UU Cipta Kerja Dinilai Jauh dari Prinsip Good Governance
Berita

UU Cipta Kerja Dinilai Jauh dari Prinsip Good Governance

Kurangnya transparansi hingga minimnya ruang partisipasi publik dalam pembuatan UU Cipta Kerja ini. Problem korupsi di sektor birokrasi pelayanan publik yakni ketegasan penegakan hukum, dan korupsi politik adalah penghambat utama bagi proses kemudahan berusaha di Indonesia.

Rofiq Hidayat
Bacaan 4 Menit

Koordinator Indonesia Corruption Watch (ICW) Adnan Topan Husodo juga menilai proses terbitnya UU Cipta Kerja jauh dari semangat dan prinsip tata kelola pemerintahan yang baik mengingat proses pembahasan dan penyusunan UU ini sangat tertutup dan jauh dari partisipasi masyarakat.

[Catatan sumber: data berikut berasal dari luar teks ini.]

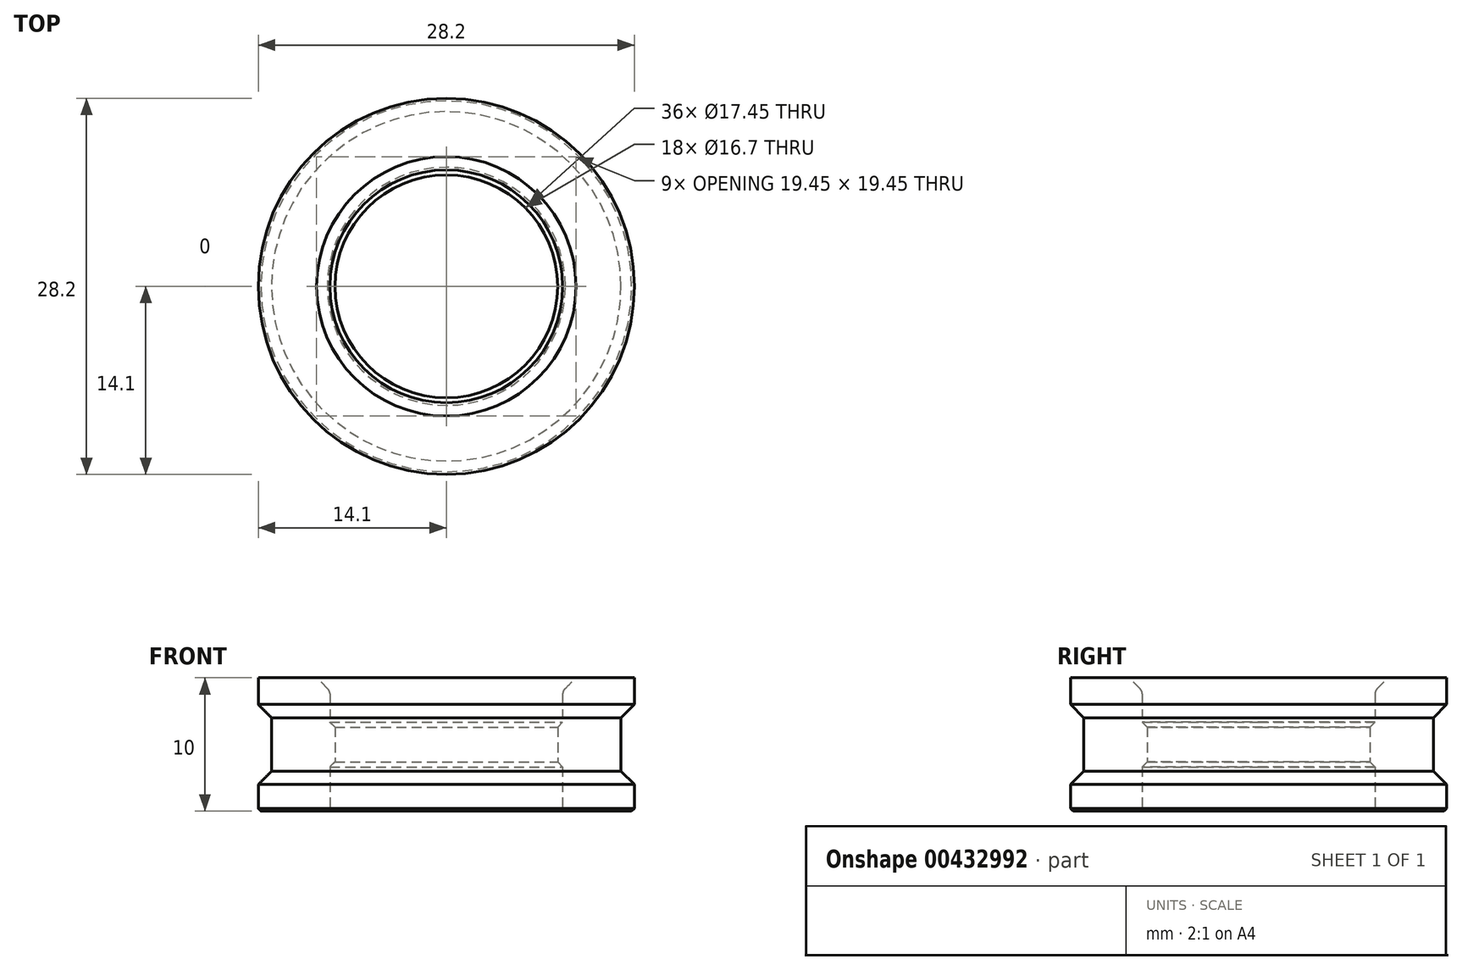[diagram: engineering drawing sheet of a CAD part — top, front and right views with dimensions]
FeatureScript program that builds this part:
annotation { "Feature Type Name" : "Feature", "Feature Type Description" : "" }
export const myFeature = defineFeature(function(context is Context, id is Id, definition is map)
    precondition{}
    {
        {
            var Q0;
            Q0=qCreatedBy(makeId("Front.planeOp"),FACE);
            var sketch = newSketch(context, id + "F0", { "sketchPlane" : qUnion([Q0])});
            skLineSegment(sketch, "E0", {"start": v(-8.35, 0) * mm, "end": v(-8.35, 1.3) * mm});
            skLineSegment(sketch, "E1", {"start": v(-8.35, 1.3) * mm, "end": v(-8.73, 1.67) * mm});
            skLineSegment(sketch, "E2", {"start": v(-8.73, 1.67) * mm, "end": v(-8.73, 5) * mm});
            skLineSegment(sketch, "E3", {"start": v(-8.72, 5) * mm, "end": v(-14.1, 5) * mm});
            skLineSegment(sketch, "E4", {"start": v(-14.1, 5) * mm, "end": v(-14.1, 3) * mm});
            skLineSegment(sketch, "E5", {"start": v(-14.1, 3) * mm, "end": v(-13.1, 2) * mm});
            skLineSegment(sketch, "E6", {"start": v(-13.1, 2) * mm, "end": v(-13.1, 0) * mm});
            skLineSegment(sketch, "E7.MirrorCS", {"start": v(-13.1, -2) * mm, "end": v(-13.1, 0) * mm});
            skLineSegment(sketch, "E8.MirrorCS", {"start": v(-14.1, -3) * mm, "end": v(-13.1, -2) * mm});
            skLineSegment(sketch, "E9.MirrorCS", {"start": v(-14.1, -5) * mm, "end": v(-14.1, -3) * mm});
            skLineSegment(sketch, "E10.MirrorCS", {"start": v(-8.72, -5) * mm, "end": v(-14.1, -5) * mm});
            skLineSegment(sketch, "E11.MirrorCS", {"start": v(-8.72, -1.67) * mm, "end": v(-8.72, -5) * mm});
            skLineSegment(sketch, "E12.MirrorCS", {"start": v(-8.35, -1.3) * mm, "end": v(-8.73, -1.67) * mm});
            skLineSegment(sketch, "E13.MirrorCS", {"start": v(-8.35, 0) * mm, "end": v(-8.35, -1.3) * mm});
            skLineSegment(sketch, "E14", {"start": v(0, 0) * mm, "end": v(0, 15.53) * mm});
            skSolve(sketch);
        }
        {
            var Q0;
            Q0=makeQuery(id+"F0.imprint","IMPRINT",FACE,{"disambiguationData":[TD([[makeQuery(id+"F0.imprint","IMPRINT",EDGE,{"derivedFrom":sQuery(id+"F0.wireOp",EDGE,"E0")}),1.0]])]});
            var Q1;
            Q1=sQuery(id+"F0.wireOp",EDGE,"E14");
            revolve(context, id + "F1", {"entities" : qUnion([Q0]), "axis" : qUnion([Q1]), "revolveType" : RevolveType.FULL});
        }
        {
            var Q0;
            Q0=makeQuery(id+"F1.opRevolve","SWEPT_EDGE",EDGE,{"disambiguationData":[OSD([sQuery(id+"F0.wireOp",EDGE,"E2"),sQuery(id+"F0.wireOp",EDGE,"E3")])]});
            chamfer(context, id + "F2", {"entities" : qUnion([Q0]), "width" : 1 * mm});
        }
        {
            var Q0;
            {var subQ0=sQuery(id+"F0.wireOp",EDGE,"E2");Q0=makeQuery(id+"F2.opChamfer","BLEND_EDGE",EDGE,{"blendedFrom":[makeQuery(id+"F1.opRevolve","SWEPT_EDGE",EDGE,{"disambiguationData":[OSD([subQ0,sQuery(id+"F0.wireOp",EDGE,"E3")])]}),makeQuery(id+"F1.opRevolve","SWEPT_FACE",FACE,{"disambiguationData":[OSD([subQ0])]})],"blendedInto":[makeQuery(id+"F1.opRevolve","SWEPT_FACE",FACE,{"disambiguationData":[OSD([subQ0])]})]});}
            fillet(context, id + "F3", {"entities" : qUnion([Q0]), "radius" : 0.5 * mm, "allowEdgeOverflow" : false});
        }
        {
            var Q0;
            Q0=makeQuery(id+"F1.opRevolve","SWEPT_FACE",FACE,{"disambiguationData":[OSD([sQuery(id+"F0.wireOp",EDGE,"E10.MirrorCS")])]});
            chamfer(context, id + "F4", {"entities" : qUnion([Q0]), "width" : 0.2 * mm});
        }
    });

Dia mengakui argumentasi pemerintahan Joko Widodo bahwa UU Cipta Kerja memberi kontribusi dalam pencegahan korupsi, khususnya aspek yang berkaitan penyederhaan prosedur perizinan. Sebab, selama ini memang izin mendirikan sebuah usaha berbelit-belit, panjang prosedurnya, banyak praktik pungutan liar (Pungli), dan setoran ilegal.

“Dengan mengatur prosedur secara lebih sederhana dapat memangkas praktik pungli di sejumlah titik rawan, bahkan dapat dihilangkan. Satu dari sekian indikator rendahnya skor Ease of Doing Business (EoDB) di Indonesia menyangkut soal birokrasi dan prosedur perizinan berusaha yang panjang dan berbelit,” kata Adnan Topan Husodo dalam keterangannya, Sabtu (17/10/2020).   

Ironisnya, biaya mengurus izin dianggap lebih mahal dibanding negara lain. Bertahun-tahun sudah, skor EoDB Indonesia kalah jauh dari negara tetangga, Singapura dan Malaysia. Hal ini yang menyebabkan arus investasi tidak lancar. Ujungnya, Indonesia tak dilirik sebagai tempat berinvestasi oleh investor global. “Semua aspek di atas tak terbantahkan merupakan masalah tata kelola pemerintahan yang harus diperbaiki, bukan menerbitkan UU Cipta Kerja,” kata dia.

Adnan mengingatkan rapot kinerja pemberantasan korupsi mesti dilihat dari berbagai indikator. Tak hanya indikator perbaikan tata kelola sektor perizinan kemudahan berusaha saja. “Pemberantasan korupsi sebagai sebuah strategi komprehensif tak dapat diperlakukan secara parsial sesuai kehendak pemerintah,” kritiknya.

Tiga penghambat

Ketua Pusat Kajian Anti Korupsi (Pukat) Fakultas Hukum Universitas Gajah Mada, Oce Madril menilai Corruption Perception Index (CPI) atau Indeks Persepsi Korupsi menjadi parameter yang lebih luas, ketimbang menyoroti sektor bisnis semata. Namun, aspek penegakan hukum, perbaikan sektor politik, demokrasi, serta proteksi hak masyarakat, termasuk pers dan masyarakat sipil untuk berpartisipasi dalam melakukan pengawasan.

“Sejumlah data pendukung dalam CPI mengafirmasi bahwa problem korupsi di sektor birokrasi pelayanan publik, ketegasan penegakan hukum, dan korupsi politik adalah penghambat utama bagi proses kemudahan berusaha di Indonesia,” kata Oce Madril.